Abstract

We determined the role of prostanoids in mediating alterations in glucose metabolism during lipopolysaccharide (LPS)-induced (1 mg/kg; LD10) acute endotoxemia in chronically catheterized awake rats. Basal glucose turnover (Rt, infusion of [5-3H]glucose), in vivo insulin action on overall glucose utilization under normoglycemic conditions (euglycemic clamp), whole body glycolysis, and muscle glycogen synthesis were determined in four groups of rats. These groups received 1) LPS (LPS rats, n = 6); 2) saline (control rats, n = 6); 3) indomethacin and LPS (INDO and LPS rats, n = 6); or 4) saline and indomethacin (INDO control rats, n = 6). In the fasted rats, LPS induced hyperthermia, hypotension, and hyperglycemia. These changes were associated with glycogen depletion in both skeletal muscle and liver and with increased Rt.
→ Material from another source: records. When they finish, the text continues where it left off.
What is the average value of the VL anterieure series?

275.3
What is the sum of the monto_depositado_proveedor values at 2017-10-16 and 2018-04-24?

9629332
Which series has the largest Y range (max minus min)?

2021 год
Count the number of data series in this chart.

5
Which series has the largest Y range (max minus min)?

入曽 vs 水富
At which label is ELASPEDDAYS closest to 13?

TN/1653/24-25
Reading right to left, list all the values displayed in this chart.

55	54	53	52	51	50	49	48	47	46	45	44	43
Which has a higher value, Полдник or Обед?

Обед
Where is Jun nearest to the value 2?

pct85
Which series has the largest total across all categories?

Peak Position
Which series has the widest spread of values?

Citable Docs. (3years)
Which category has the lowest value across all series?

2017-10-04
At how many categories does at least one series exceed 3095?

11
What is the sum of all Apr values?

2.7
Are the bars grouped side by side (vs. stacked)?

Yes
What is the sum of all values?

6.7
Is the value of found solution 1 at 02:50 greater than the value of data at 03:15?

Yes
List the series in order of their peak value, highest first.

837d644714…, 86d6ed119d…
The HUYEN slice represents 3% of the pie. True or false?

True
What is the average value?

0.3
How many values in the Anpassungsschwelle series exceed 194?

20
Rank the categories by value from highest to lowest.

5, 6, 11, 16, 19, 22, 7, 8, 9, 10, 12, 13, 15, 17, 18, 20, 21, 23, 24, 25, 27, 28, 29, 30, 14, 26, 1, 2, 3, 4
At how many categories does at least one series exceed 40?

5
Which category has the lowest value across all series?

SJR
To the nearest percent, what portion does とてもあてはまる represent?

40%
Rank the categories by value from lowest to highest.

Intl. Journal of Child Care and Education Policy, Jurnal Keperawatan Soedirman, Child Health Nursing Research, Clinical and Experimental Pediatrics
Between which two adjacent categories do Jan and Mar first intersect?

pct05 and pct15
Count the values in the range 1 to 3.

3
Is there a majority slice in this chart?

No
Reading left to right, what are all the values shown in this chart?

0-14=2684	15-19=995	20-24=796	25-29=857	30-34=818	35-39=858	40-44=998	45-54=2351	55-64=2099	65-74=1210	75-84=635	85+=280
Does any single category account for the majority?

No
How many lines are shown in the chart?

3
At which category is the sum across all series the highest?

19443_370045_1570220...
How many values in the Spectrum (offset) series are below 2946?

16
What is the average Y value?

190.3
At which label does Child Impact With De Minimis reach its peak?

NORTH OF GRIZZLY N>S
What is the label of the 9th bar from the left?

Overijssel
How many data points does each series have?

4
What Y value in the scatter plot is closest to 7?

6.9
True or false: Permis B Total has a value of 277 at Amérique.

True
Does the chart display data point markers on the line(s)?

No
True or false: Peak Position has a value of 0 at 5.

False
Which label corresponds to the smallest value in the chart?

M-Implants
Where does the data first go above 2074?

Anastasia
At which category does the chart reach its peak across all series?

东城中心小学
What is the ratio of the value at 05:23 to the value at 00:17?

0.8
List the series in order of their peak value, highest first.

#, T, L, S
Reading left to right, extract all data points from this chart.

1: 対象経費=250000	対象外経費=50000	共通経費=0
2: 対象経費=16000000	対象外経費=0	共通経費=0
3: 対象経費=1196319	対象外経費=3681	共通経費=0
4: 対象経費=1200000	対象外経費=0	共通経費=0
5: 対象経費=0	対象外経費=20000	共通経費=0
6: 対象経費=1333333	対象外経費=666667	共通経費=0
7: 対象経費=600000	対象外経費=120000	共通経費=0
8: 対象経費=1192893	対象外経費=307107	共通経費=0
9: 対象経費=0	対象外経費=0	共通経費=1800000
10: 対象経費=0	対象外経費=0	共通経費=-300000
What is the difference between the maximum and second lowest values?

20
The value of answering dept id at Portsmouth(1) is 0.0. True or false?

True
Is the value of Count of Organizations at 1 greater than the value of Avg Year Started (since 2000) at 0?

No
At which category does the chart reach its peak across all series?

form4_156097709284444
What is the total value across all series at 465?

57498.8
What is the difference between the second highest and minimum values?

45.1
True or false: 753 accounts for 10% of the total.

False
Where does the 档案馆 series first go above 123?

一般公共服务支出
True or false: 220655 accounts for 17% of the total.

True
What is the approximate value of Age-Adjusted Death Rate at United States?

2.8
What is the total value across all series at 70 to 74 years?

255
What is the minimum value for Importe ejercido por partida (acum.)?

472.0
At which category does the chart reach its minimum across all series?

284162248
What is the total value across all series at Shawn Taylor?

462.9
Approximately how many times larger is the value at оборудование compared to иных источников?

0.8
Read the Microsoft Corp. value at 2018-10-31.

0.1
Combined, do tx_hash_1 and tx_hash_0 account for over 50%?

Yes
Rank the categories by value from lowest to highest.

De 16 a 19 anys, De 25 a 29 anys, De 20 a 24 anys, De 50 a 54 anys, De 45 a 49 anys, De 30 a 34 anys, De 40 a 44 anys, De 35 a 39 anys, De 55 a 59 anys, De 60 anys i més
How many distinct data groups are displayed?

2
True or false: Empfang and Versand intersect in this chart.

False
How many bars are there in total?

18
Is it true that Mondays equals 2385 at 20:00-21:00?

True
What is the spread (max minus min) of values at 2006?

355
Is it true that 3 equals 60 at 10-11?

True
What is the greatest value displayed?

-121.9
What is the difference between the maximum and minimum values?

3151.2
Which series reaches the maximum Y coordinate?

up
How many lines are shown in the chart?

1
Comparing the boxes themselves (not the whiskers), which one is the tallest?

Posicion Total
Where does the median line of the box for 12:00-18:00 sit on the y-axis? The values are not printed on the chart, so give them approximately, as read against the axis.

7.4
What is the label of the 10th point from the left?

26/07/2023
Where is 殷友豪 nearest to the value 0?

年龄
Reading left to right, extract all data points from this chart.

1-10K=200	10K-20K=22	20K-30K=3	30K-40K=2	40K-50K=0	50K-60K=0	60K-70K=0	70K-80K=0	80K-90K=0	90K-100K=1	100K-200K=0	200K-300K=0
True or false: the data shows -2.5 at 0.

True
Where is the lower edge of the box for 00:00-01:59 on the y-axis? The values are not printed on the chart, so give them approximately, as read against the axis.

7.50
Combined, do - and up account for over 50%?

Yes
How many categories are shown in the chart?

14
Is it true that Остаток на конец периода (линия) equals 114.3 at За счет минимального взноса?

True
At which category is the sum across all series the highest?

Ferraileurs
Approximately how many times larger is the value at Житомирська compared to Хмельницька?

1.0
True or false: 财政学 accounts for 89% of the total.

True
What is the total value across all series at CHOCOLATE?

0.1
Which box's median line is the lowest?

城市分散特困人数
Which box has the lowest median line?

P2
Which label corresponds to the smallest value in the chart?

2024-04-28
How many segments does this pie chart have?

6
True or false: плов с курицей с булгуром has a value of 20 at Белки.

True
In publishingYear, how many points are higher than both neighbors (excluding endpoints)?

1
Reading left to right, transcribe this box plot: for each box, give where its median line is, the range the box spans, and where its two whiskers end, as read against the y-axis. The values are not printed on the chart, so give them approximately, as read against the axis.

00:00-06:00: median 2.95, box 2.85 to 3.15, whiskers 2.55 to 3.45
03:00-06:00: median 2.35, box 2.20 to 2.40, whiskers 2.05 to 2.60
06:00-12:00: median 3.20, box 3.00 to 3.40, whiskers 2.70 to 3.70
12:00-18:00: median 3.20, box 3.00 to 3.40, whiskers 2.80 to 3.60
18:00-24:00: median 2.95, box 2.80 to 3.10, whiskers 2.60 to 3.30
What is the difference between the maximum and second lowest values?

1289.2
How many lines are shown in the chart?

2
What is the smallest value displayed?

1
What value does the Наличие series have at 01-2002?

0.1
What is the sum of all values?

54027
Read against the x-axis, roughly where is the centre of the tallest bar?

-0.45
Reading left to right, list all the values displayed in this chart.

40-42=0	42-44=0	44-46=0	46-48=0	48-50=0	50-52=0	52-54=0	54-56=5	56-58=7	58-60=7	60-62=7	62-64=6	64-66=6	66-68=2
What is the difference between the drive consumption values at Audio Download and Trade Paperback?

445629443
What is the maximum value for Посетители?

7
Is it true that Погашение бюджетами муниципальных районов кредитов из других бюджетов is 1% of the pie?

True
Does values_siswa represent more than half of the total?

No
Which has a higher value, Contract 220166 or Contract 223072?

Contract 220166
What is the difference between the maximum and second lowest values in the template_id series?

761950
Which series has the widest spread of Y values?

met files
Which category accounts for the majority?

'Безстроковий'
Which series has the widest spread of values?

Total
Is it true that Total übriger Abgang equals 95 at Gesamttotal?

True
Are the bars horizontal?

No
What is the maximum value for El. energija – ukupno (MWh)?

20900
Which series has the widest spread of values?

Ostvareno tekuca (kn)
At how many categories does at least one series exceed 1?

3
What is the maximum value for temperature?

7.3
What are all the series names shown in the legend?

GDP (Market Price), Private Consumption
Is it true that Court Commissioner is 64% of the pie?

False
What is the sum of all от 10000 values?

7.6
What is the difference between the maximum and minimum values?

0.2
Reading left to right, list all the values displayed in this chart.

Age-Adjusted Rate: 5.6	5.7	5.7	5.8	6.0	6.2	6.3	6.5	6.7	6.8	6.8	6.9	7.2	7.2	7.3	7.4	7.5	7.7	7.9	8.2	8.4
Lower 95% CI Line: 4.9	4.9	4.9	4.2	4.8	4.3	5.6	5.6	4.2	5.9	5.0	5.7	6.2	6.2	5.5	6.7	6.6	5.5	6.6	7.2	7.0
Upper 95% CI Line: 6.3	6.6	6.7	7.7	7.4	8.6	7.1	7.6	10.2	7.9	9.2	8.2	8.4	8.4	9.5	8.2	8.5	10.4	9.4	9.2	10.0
During hyperinsulinemia, whole body glucose disposal was decreased by 37% due to decreased muscle glycogen synthesis and glycogen synthase activity whereas the rate of whole body glycolysis was normal. INDO abolished hyperthermia, hypotension, and hyperglycemia but did not improve whole body insulin sensitivity, muscle glycogen synthesis, or glycogen synthase activity. These data indicate that prostanoids mediate hypotension, transient fasting hyperglycemia, and fever during LPS-induced acute endotoxemia. They do not, however, explain insulin resistance under these conditions.